▶ Provided information
☆ ☆ ☆ ☆ ☆
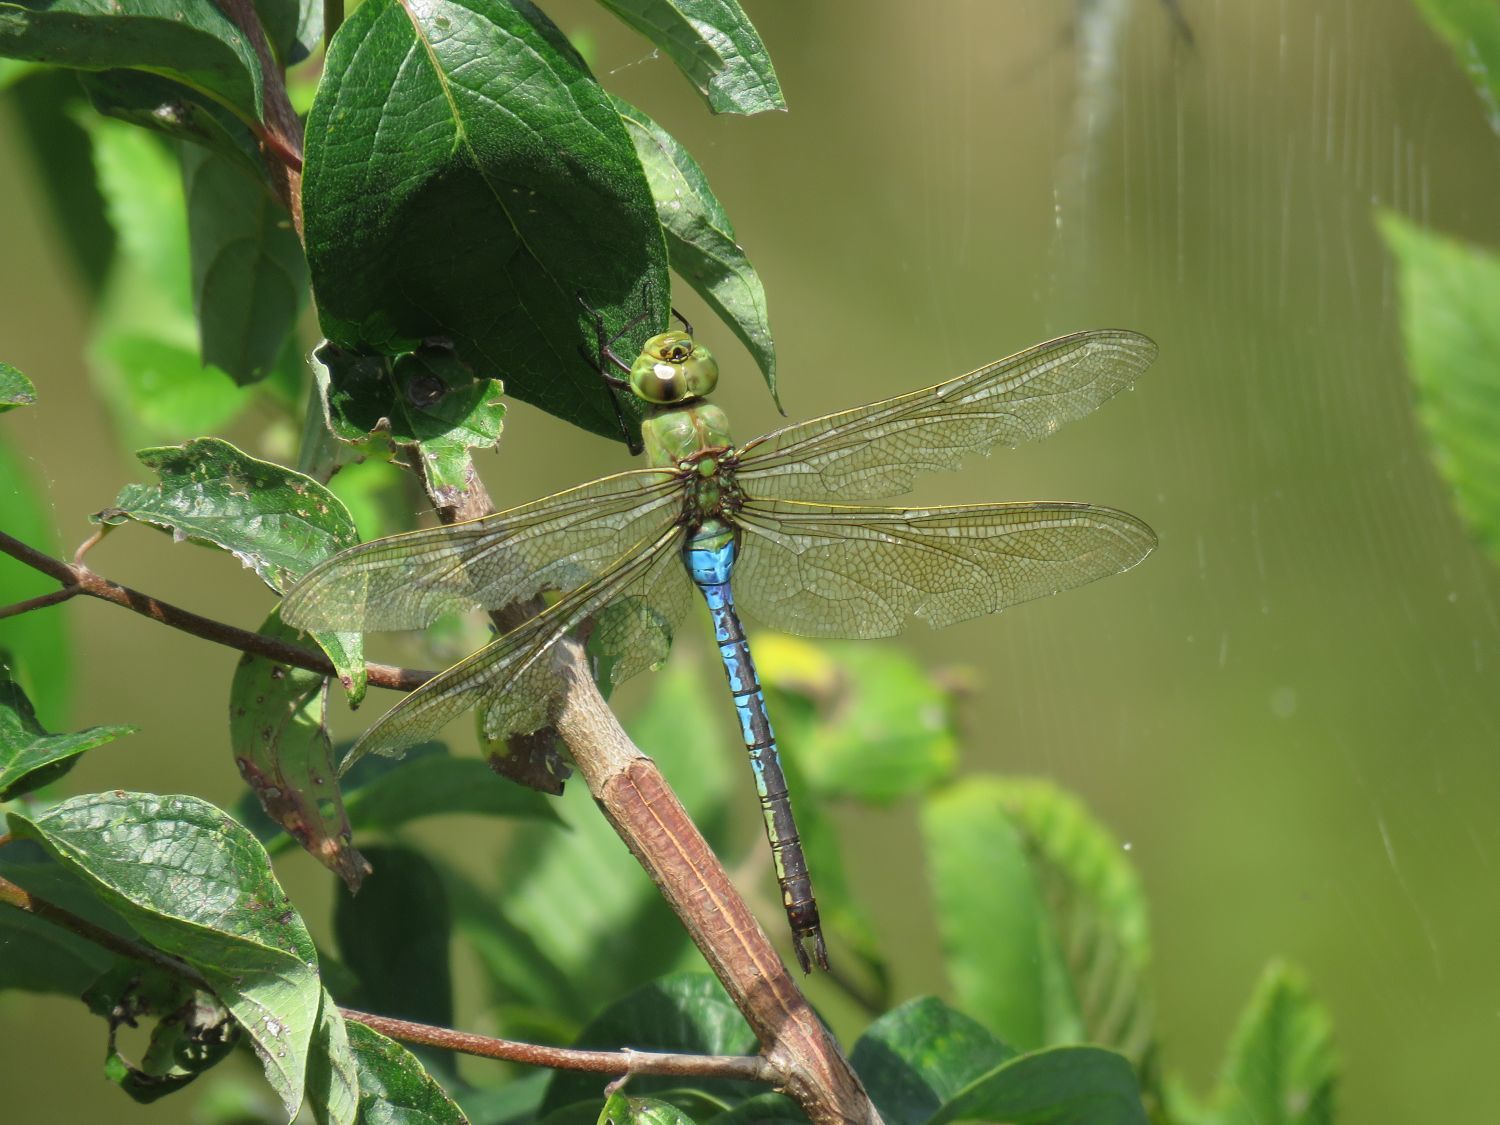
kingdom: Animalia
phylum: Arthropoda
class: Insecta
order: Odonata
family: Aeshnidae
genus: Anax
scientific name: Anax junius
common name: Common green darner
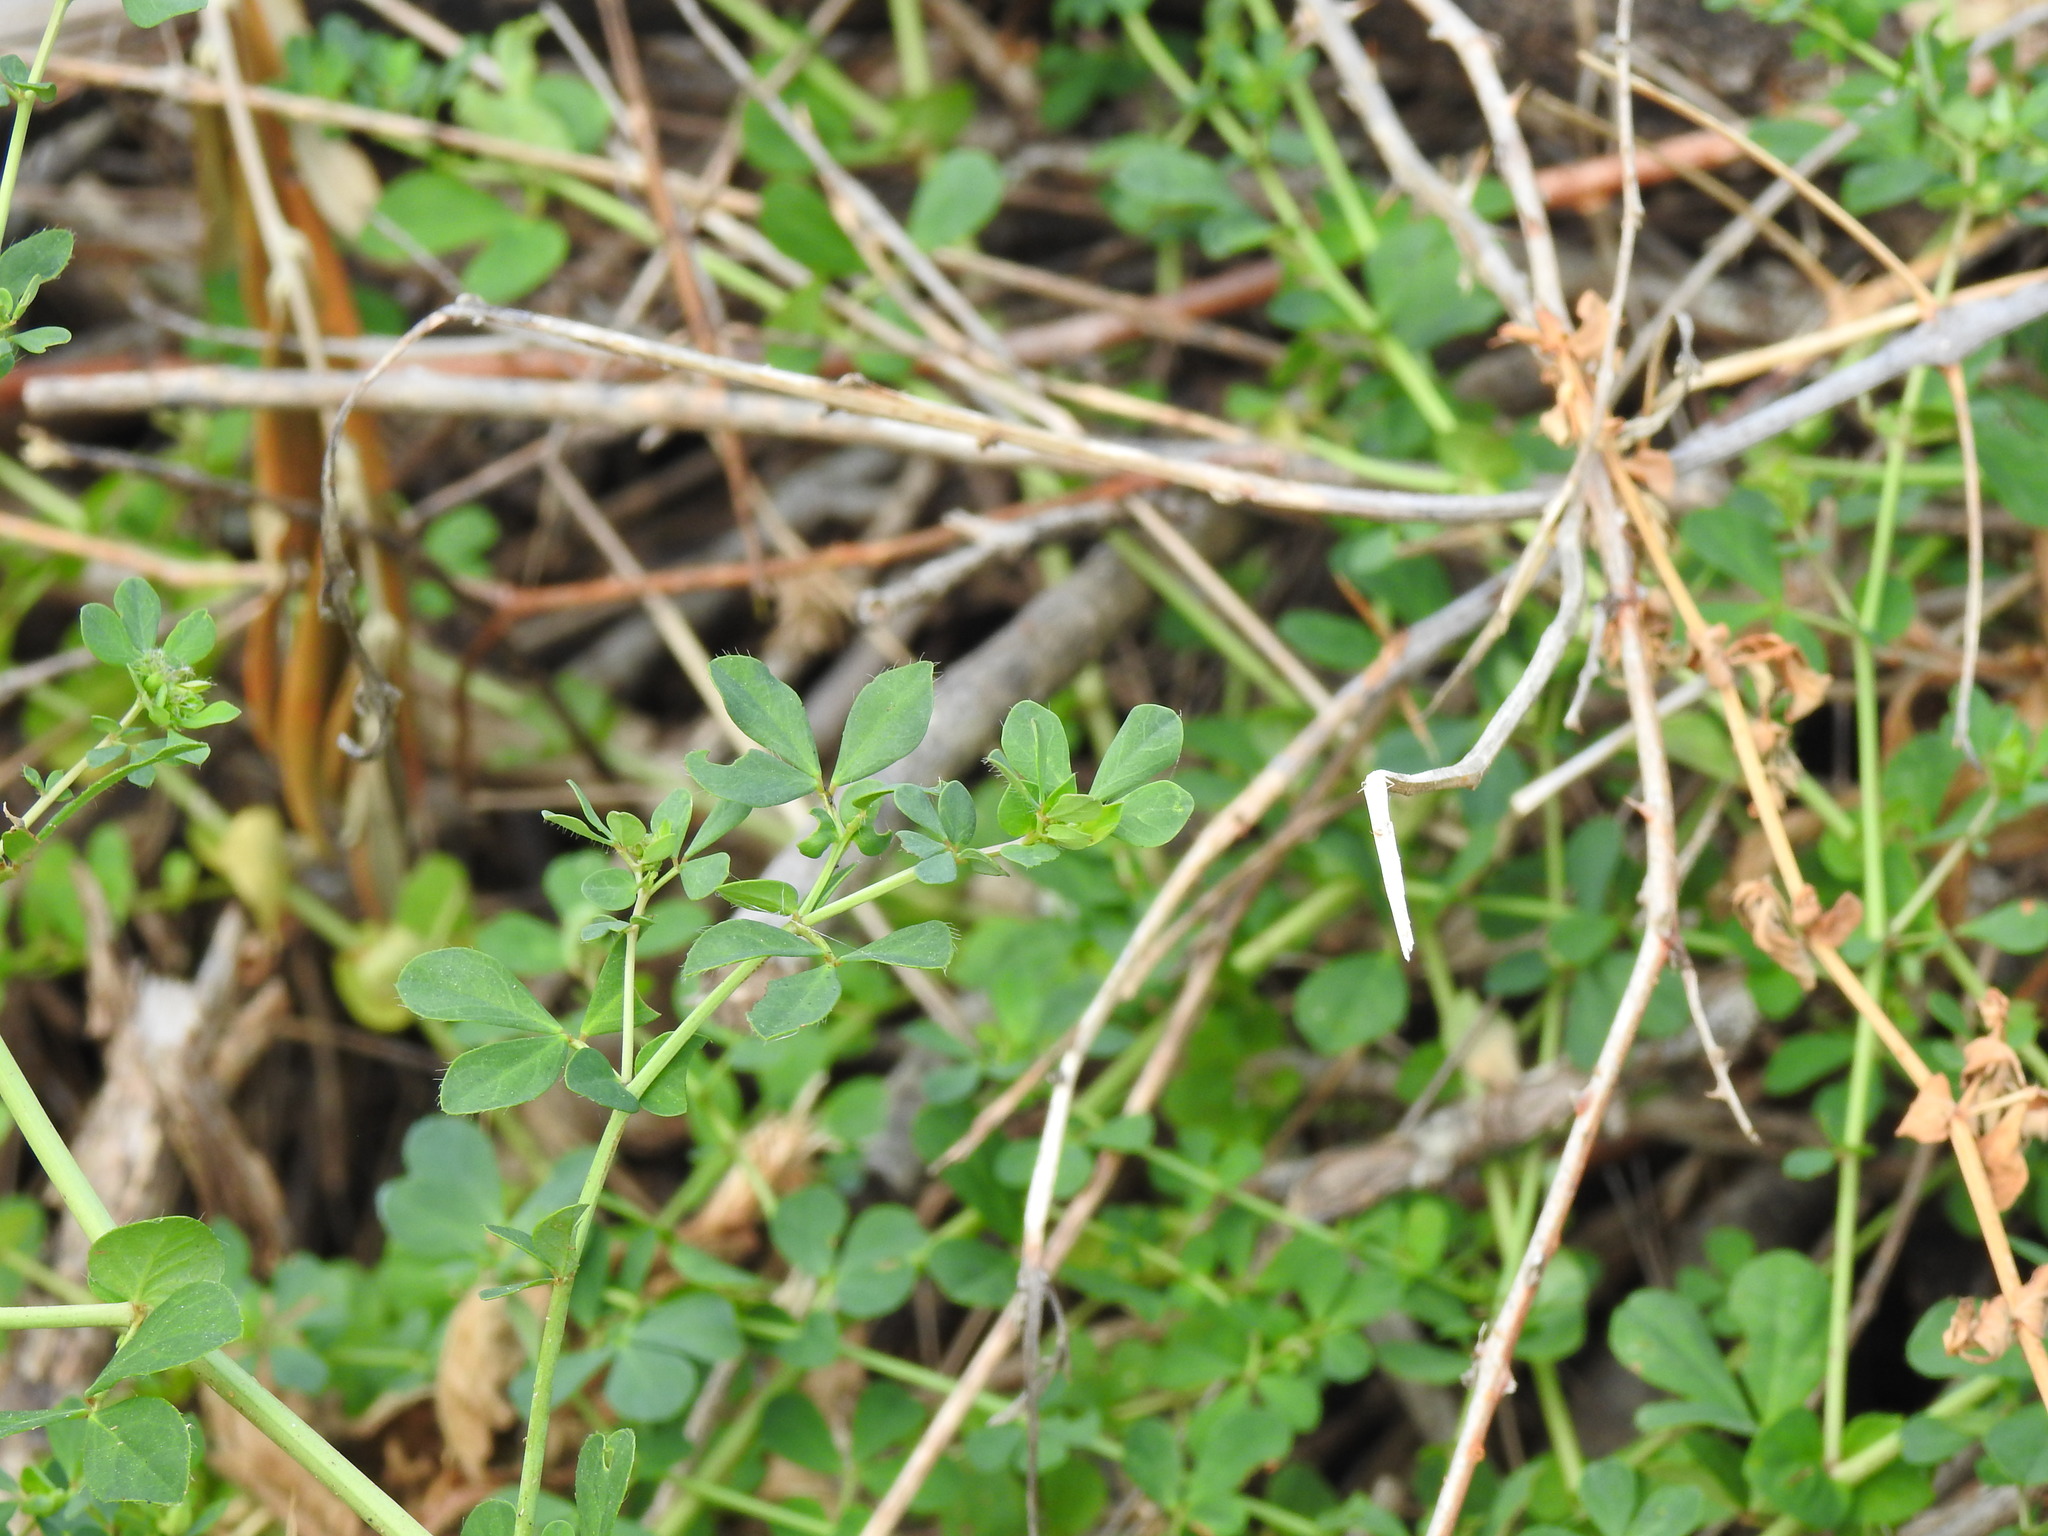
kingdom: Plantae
☆ ☆ ☆ ☆ ☆
Copy all of the lines above word for word, leaving out the pictures.

▶ Solved exercise
kingdom: Animalia
phylum: Arthropoda
class: Insecta
order: Odonata
family: Aeshnidae
genus: Anax
scientific name: Anax junius
common name: Common green darner
kingdom: Plantae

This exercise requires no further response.